▸ **PROBLEMS AND TASKS**
A - In the cockatiel forum thread, what did Jony N Me line the bottom of the cage with instead of fleece?
B - Write the next part of the cockatiel forum thread, starting with the post by roxy culver.

# New 3 month old, help!



## ricky_the_bird (Nov 24, 2012)

So I just got a new 3 month old baby cockatiel today. Is it normal for such a young bird to be a little uncoordinated? Ive noticed this and want to make sure she is okay since I have never owned one so young. 
Thanks!


----------



## Jony N Me (Sep 20, 2012)

Yep, clumsy babies are perfectly normal. You can put the perches low in the cage or fleece at the bottom of the cage too to help if it seems like they are falling, etc.


----------



## ricky_the_bird (Nov 24, 2012)

Thak you! The fleece sounds like a great idea, I am afraid she is going to hurt her legs or toes trying to walk around on the bottom of the cage. I also saw her almost fall backward when she had just dozed off right before bed time, is that normal too?


----------



## Jony N Me (Sep 20, 2012)

Mine hasn't done that but she's was really clumsy. Im thinking that's normal. I have a large cage now ( she's almost 6 mo old) but when I first got her I kept her in a smaller cage with low perches because she would be falling alllll over the place, breaking feathers etc. I didn't use the fleece, I found out about it after the fact but what I did do was lined the bottom of the cage with paper to make a flat base.then I threw a little bit of seed on the ground as well. Trust me... They learn quick, your Tiel will be running all over the place soon


----------



## roxy culver (May 27, 2010)

▸ **DATA SUPPLIED**
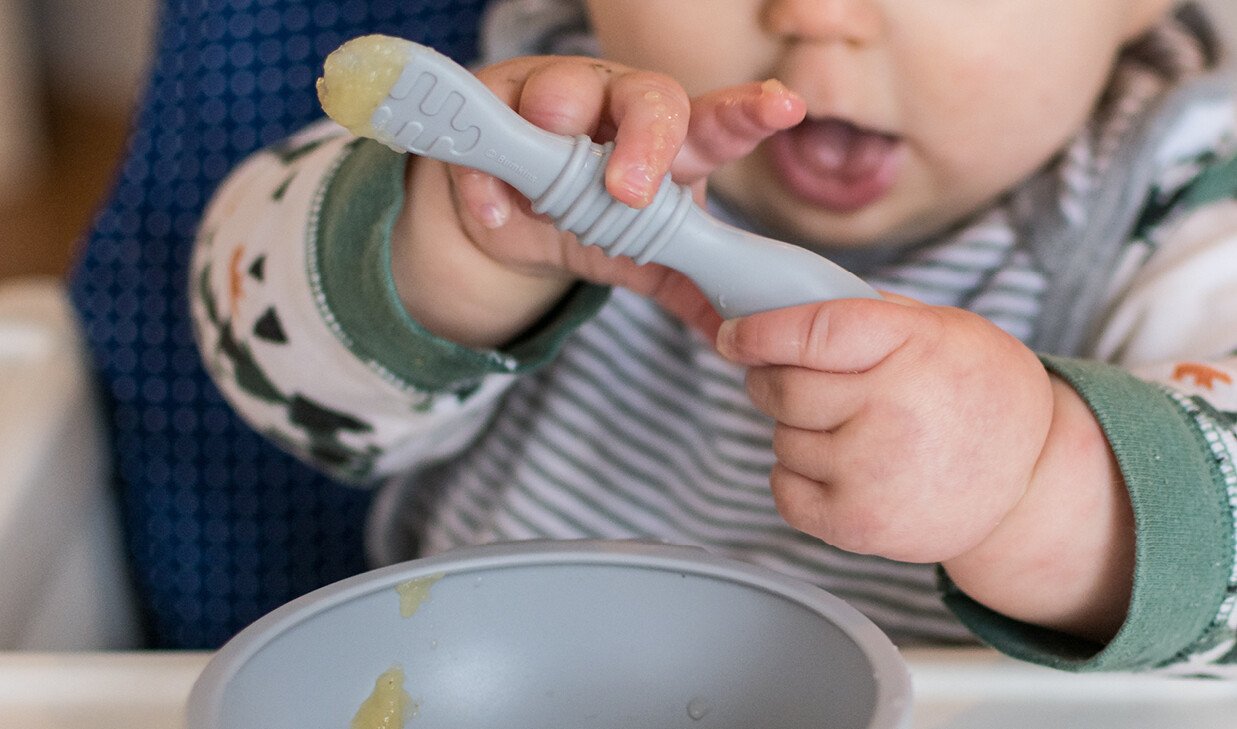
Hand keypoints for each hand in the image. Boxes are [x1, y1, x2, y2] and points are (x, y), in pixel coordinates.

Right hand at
---
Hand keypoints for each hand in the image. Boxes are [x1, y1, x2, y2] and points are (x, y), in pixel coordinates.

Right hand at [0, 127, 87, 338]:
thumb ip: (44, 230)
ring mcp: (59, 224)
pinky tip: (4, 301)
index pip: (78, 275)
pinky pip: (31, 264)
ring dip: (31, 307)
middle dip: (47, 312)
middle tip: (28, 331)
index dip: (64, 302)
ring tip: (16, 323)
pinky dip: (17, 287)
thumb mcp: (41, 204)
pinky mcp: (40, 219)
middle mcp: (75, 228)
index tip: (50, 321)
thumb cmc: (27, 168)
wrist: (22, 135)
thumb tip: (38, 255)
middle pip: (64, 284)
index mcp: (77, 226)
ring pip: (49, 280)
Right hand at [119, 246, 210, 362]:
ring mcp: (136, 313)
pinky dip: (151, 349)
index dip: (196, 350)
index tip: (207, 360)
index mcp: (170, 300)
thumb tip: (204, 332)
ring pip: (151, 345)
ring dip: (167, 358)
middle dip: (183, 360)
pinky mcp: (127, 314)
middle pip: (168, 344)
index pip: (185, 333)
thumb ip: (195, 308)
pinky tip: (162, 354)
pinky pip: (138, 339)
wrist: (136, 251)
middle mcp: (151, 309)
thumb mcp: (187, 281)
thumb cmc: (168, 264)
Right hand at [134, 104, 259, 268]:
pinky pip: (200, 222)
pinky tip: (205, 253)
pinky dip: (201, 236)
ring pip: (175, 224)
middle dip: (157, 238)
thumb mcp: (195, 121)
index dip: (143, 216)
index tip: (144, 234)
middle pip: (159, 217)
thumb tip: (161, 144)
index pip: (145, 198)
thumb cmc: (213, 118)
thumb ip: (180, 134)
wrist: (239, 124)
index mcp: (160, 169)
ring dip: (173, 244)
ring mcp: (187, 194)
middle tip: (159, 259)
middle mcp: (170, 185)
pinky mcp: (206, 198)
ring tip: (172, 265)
...
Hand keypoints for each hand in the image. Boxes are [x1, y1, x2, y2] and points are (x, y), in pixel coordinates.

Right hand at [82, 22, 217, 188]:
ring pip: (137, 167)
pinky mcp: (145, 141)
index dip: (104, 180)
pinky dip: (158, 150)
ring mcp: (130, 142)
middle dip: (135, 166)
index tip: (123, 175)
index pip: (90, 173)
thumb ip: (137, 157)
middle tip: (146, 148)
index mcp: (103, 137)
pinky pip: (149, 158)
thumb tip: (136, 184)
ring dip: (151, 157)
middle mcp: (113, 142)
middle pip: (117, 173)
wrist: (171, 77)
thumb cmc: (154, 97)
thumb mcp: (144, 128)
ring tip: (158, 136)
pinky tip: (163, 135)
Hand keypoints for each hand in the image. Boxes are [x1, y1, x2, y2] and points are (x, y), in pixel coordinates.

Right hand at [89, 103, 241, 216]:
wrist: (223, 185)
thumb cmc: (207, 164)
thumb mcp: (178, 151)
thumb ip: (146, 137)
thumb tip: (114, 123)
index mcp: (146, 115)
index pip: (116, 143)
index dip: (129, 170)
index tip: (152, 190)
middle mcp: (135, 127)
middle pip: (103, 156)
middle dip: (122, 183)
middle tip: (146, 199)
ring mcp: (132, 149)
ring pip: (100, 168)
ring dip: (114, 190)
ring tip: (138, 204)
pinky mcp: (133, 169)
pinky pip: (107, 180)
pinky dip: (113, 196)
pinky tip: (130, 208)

▸ **RESPONSES BY TASK**
A - Paper, to make a flat base.

B -
> , I am afraid she is going to hurt her legs or toes trying to walk around on the bottom of the cage.


What kind of cage bottom do you have that you worry about this?

Baby tiels are very clumsy and fall all the time. They will sometimes fall in the night too and I'm pretty sure this is what causes the night frights during that time, as they spook themselves and everyone else in the cage.


----------



## bassamgaillany (Nov 16, 2012)

Absolutely  Baby tiels are clumsy and that's normal.


----------



## ricky_the_bird (Nov 24, 2012)

roxy culver said:


> What kind of cage bottom do you have that you worry about this?
> 
> Baby tiels are very clumsy and fall all the time. They will sometimes fall in the night too and I'm pretty sure this is what causes the night frights during that time, as they spook themselves and everyone else in the cage.



Its the kind of bottom I guess you would call "grated"? it allows the poop to fall through to the tray. the spacing between the bars are big enough to let her feet go through so I was concerned about her breaking a bone so I took it out of the cage all together so she has the now flat bottom of her cage to walk around on.


----------



## ricky_the_bird (Nov 24, 2012)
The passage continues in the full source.